Entries supplied -
◇ ◇ ◇ ◇

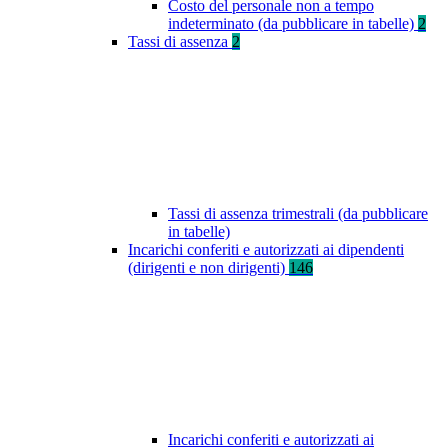
Costo del personale non a tempo
indeterminato (da pubblicare in tabelle)
2
Tassi di assenza
2
Tassi di assenza trimestrali (da pubblicare
in tabelle)
Incarichi conferiti e autorizzati ai dipendenti
(dirigenti e non dirigenti)
146
Incarichi conferiti e autorizzati ai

◇ ◇ ◇ ◇

Problem requirements -
Determine the number of lines in the entries above where the string "autorizzati" appears. Answer with the number alone.

Exercise response -
2